District Judge Coleman, a judge sitting in the Westminster Magistrates Court, has issued a summons for Boris Johnson to appear in the Crown Court. He will face three charges alleging misconduct in a public office in a private prosecution brought by Marcus Ball. The offences alleged are indictable only which means that they can only be heard in the Crown Court.

The full determination can be found here.

Marcus Ball, a 29-year-old businessman who has brought the proceedings with the help of crowdfunding, alleges that the frontrunner for the Tory leadership lied about the amount of money which the UK sends to the EU both during the referendum campaign and during the general election campaign in 2017.

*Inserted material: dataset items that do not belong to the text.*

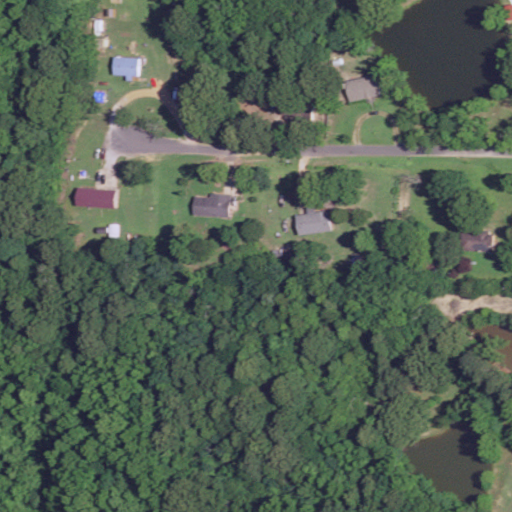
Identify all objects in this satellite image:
building: (127, 65)
building: (364, 87)
building: (299, 105)
road: (309, 145)
building: (97, 196)
building: (213, 204)
building: (315, 221)
building: (478, 240)
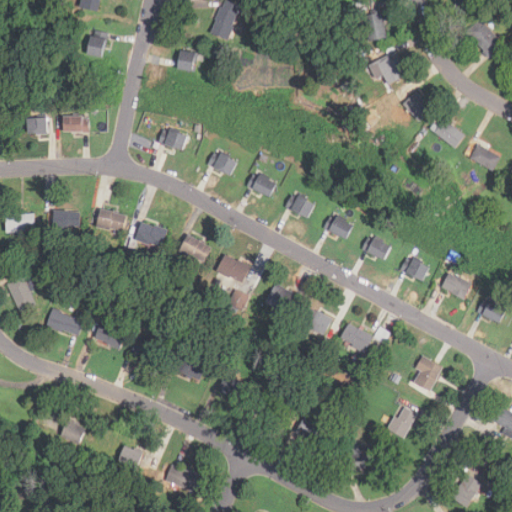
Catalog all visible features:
building: (90, 4)
building: (93, 4)
building: (464, 6)
building: (464, 6)
building: (225, 18)
building: (226, 19)
building: (375, 24)
building: (375, 25)
building: (486, 37)
building: (485, 38)
building: (98, 43)
building: (97, 46)
building: (187, 60)
building: (187, 60)
road: (449, 67)
building: (388, 68)
building: (391, 68)
road: (135, 81)
building: (415, 106)
building: (418, 106)
building: (35, 123)
building: (76, 124)
building: (77, 124)
building: (1, 125)
building: (38, 125)
building: (0, 127)
building: (449, 132)
building: (450, 134)
building: (174, 138)
building: (174, 139)
building: (486, 157)
building: (486, 157)
building: (223, 163)
building: (223, 163)
building: (511, 174)
building: (510, 180)
building: (262, 184)
building: (262, 185)
building: (301, 205)
building: (301, 206)
building: (68, 218)
building: (67, 220)
building: (112, 220)
building: (112, 220)
building: (21, 222)
building: (21, 223)
building: (338, 226)
building: (339, 226)
road: (265, 232)
building: (151, 234)
building: (152, 234)
building: (377, 247)
building: (377, 247)
building: (196, 248)
building: (196, 248)
building: (235, 267)
building: (234, 268)
building: (416, 269)
building: (416, 269)
building: (457, 285)
building: (458, 286)
building: (23, 292)
building: (22, 294)
building: (281, 298)
building: (279, 299)
building: (239, 300)
building: (492, 310)
building: (492, 310)
building: (315, 320)
building: (66, 321)
building: (67, 322)
building: (321, 323)
building: (111, 332)
building: (111, 335)
building: (357, 337)
building: (363, 337)
building: (144, 347)
building: (147, 348)
building: (192, 366)
building: (194, 369)
building: (428, 372)
building: (428, 373)
building: (233, 388)
building: (234, 390)
building: (272, 409)
building: (274, 409)
building: (502, 417)
building: (403, 422)
building: (403, 422)
building: (506, 422)
building: (311, 428)
building: (69, 430)
building: (74, 431)
building: (312, 431)
building: (129, 456)
building: (131, 456)
building: (362, 456)
building: (362, 457)
road: (274, 469)
building: (185, 478)
building: (187, 479)
road: (233, 482)
building: (467, 490)
building: (468, 490)
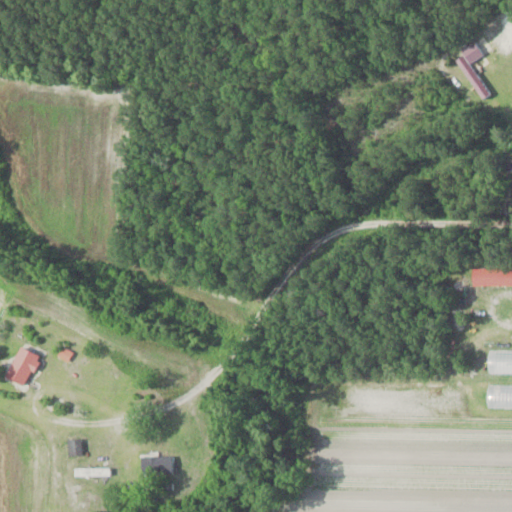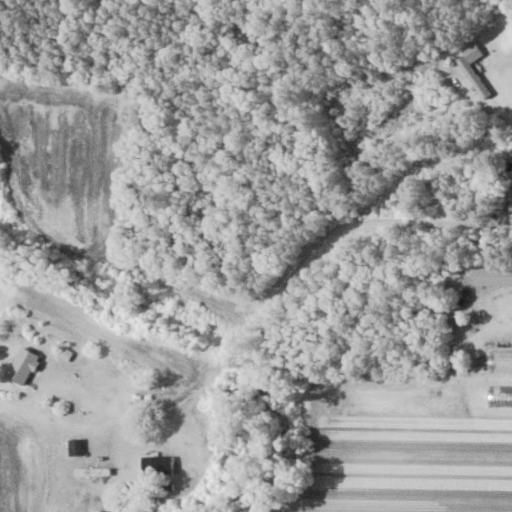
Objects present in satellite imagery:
building: (477, 82)
building: (509, 164)
road: (335, 208)
building: (422, 275)
building: (499, 362)
building: (24, 365)
building: (500, 397)
building: (75, 446)
building: (157, 464)
building: (93, 471)
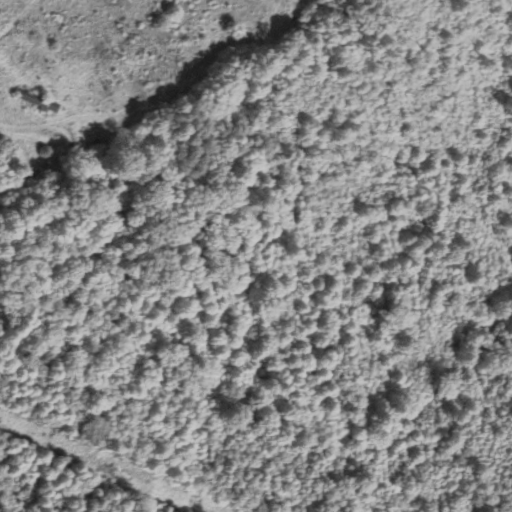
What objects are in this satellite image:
building: (35, 101)
road: (150, 232)
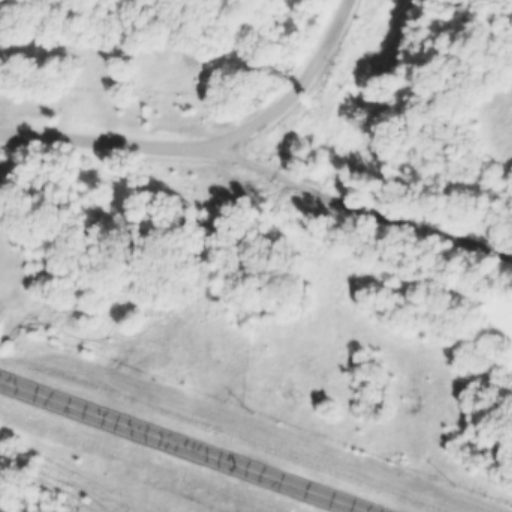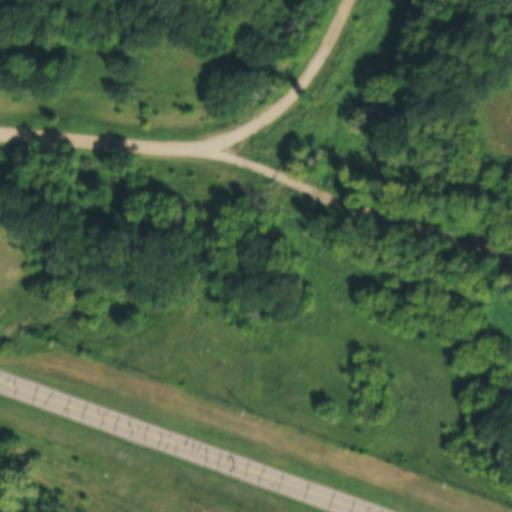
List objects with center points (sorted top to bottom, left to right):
road: (207, 142)
road: (359, 201)
road: (187, 444)
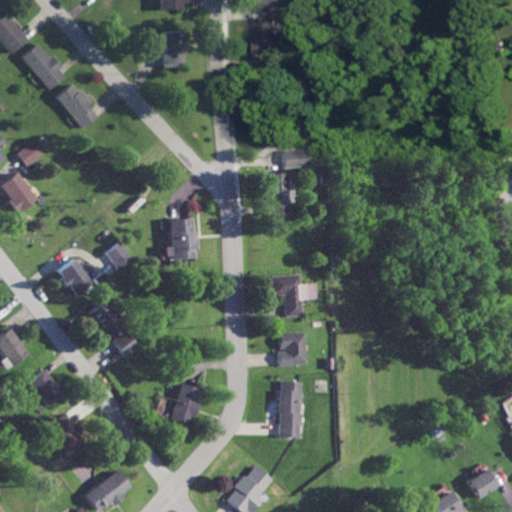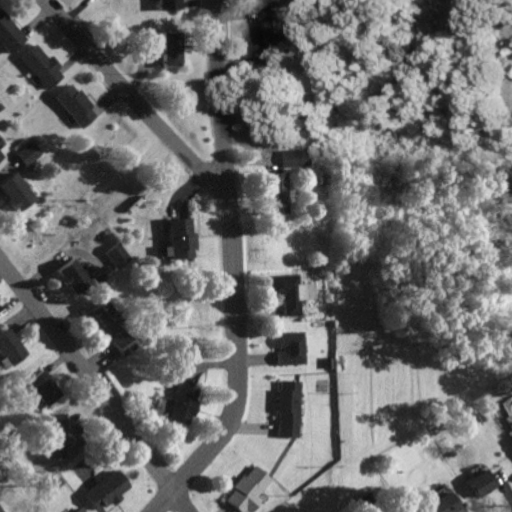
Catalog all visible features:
building: (262, 2)
building: (165, 4)
building: (8, 33)
building: (265, 36)
building: (168, 48)
building: (39, 65)
road: (134, 103)
building: (74, 104)
building: (0, 146)
building: (26, 153)
building: (293, 158)
building: (14, 192)
building: (268, 193)
building: (174, 239)
building: (113, 255)
road: (229, 269)
building: (68, 276)
building: (287, 291)
building: (106, 328)
building: (8, 348)
building: (288, 348)
building: (37, 387)
road: (93, 388)
building: (179, 404)
building: (284, 408)
building: (480, 483)
building: (102, 490)
building: (245, 490)
building: (439, 504)
building: (75, 510)
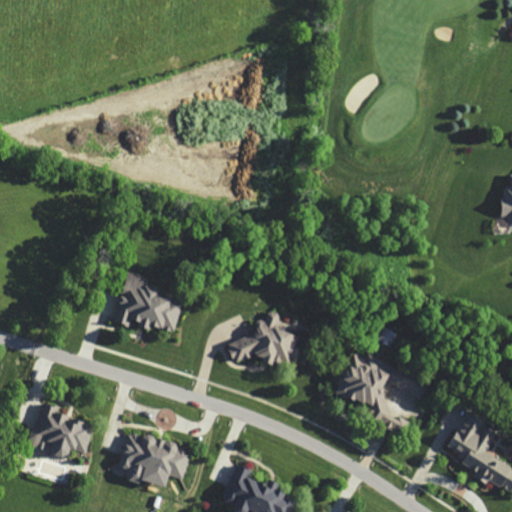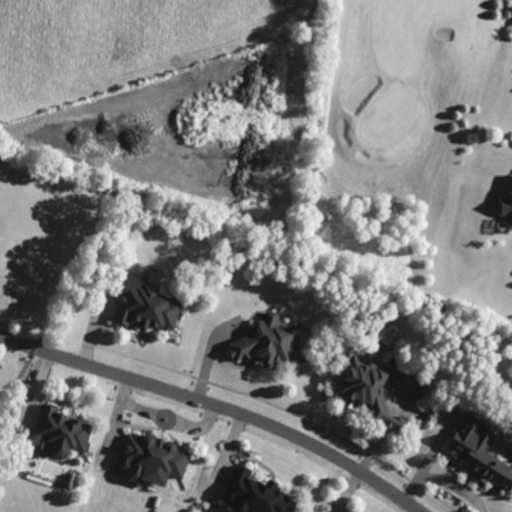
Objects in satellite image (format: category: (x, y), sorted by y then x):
road: (508, 20)
park: (402, 91)
building: (505, 201)
building: (505, 203)
building: (144, 307)
building: (259, 344)
building: (263, 345)
building: (361, 380)
building: (374, 389)
road: (218, 406)
building: (57, 431)
building: (150, 451)
building: (477, 453)
building: (149, 458)
building: (251, 494)
building: (256, 501)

The controversial claim that £350m a week was sent by the UK to the EU and could better be spent on public services in the UK instead was a particularly eye catching aspect of the Leave campaign and attracted considerable criticism at the time and since. Some of that criticism particularly from the Institute of Fiscal Studies which branded the claim “absurd” and UK Statistics Authority whose chair described the claim as a misuse of statistics forms an important part of the case.

At issue in this procedural hearing was whether the court should issue a summons for Boris Johnson to attend court. He opposed the application and lost. He will be required to appear therefore be required to attend court for a preliminary hearing and the case will then be sent to the Crown Court.